Во-первых, Лева был не стрижен. Всех зэков на пересылке обдирают наголо. У Левы же остались волосы.
Во-вторых, Лева оказался настоящим «полил ологом», то бишь специалистом по всем наукам, хотя классическое высшее образование имел лишь по философии. И вот с этой своей полилогичностью он работал почему-то физиком, занимался исследованиями, связанными с теорией сохранения материи, а посадили его за то, что он что-то намудрил в какой-то компьютерной станции, дорогущей и очень нужной в его лаборатории. Но замдиректора НИИ по коммерции, который и добыл эту станцию, установил ее у себя в кабинете и занимался с помощью ее ускорителей виртуальным сексом с интернет-проститутками. Лева перекинул клеммы, станцию замкнуло, и зама по коммерции убило током во время третьего за час оргазма.
На суде Леве влупили восемь лет, хотя все вообще можно было списать на несчастный случай, но друзья погибшего, люди небедные и не без влияния, отвалили приличную сумму, чтобы виновный был найден и получил по полной.

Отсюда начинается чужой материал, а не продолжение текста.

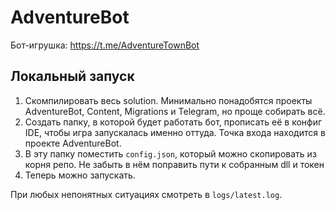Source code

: # AdventureBot

Бот-игрушка: <https://t.me/AdventureTownBot>

## Локальный запуск
1. Скомпилировать весь solution. Минимально понадобятся проекты AdventureBot, Content, Migrations и Telegram, но проще собирать всё.
2. Создать папку, в которой будет работать бот, прописать её в конфиг IDE, чтобы игра запускалась именно оттуда. Точка входа находится в проекте AdventureBot.
3. В эту папку поместить `config.json`, который можно скопировать из корня репо. Не забыть в нём поправить пути к собранным dll и токен
4. Теперь можно запускать.

При любых непонятных ситуациях смотреть в `logs/latest.log`.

Все это Василий узнал в первые несколько минут их знакомства.
Бутырина немало удивило еще, что к ним в камеру больше никого не подселяли, и у него даже сложилось подозрение, что в этом есть какая-то тайная Левина заслуга.
Впрочем, гораздо больше его раздражала болтовня сокамерника, нескончаемая, безудержная и совершенно не систематизированная. Лева трепался обо всем на свете, излагал свои мнения и соображения по поводу и без повода, причем практически всегда был оригинален или хотя бы нестандартен в рассуждениях.
* * *
Погромыхивая колесами на стыках рельс, «Столыпин» летел сквозь ночь – прочь от Москвы. Лева угомонился и уснул, тихонько посвистывая носом.
Бутырин лежал на узкой жесткой полке второго яруса и бездумно смотрел в темноту. Раньше он никогда не думал, что это возможно – смотреть в темноту. Но слово «раньше» осталось где-то там, в другой, уже безвозвратно потерянной и ушедшей навсегда жизни.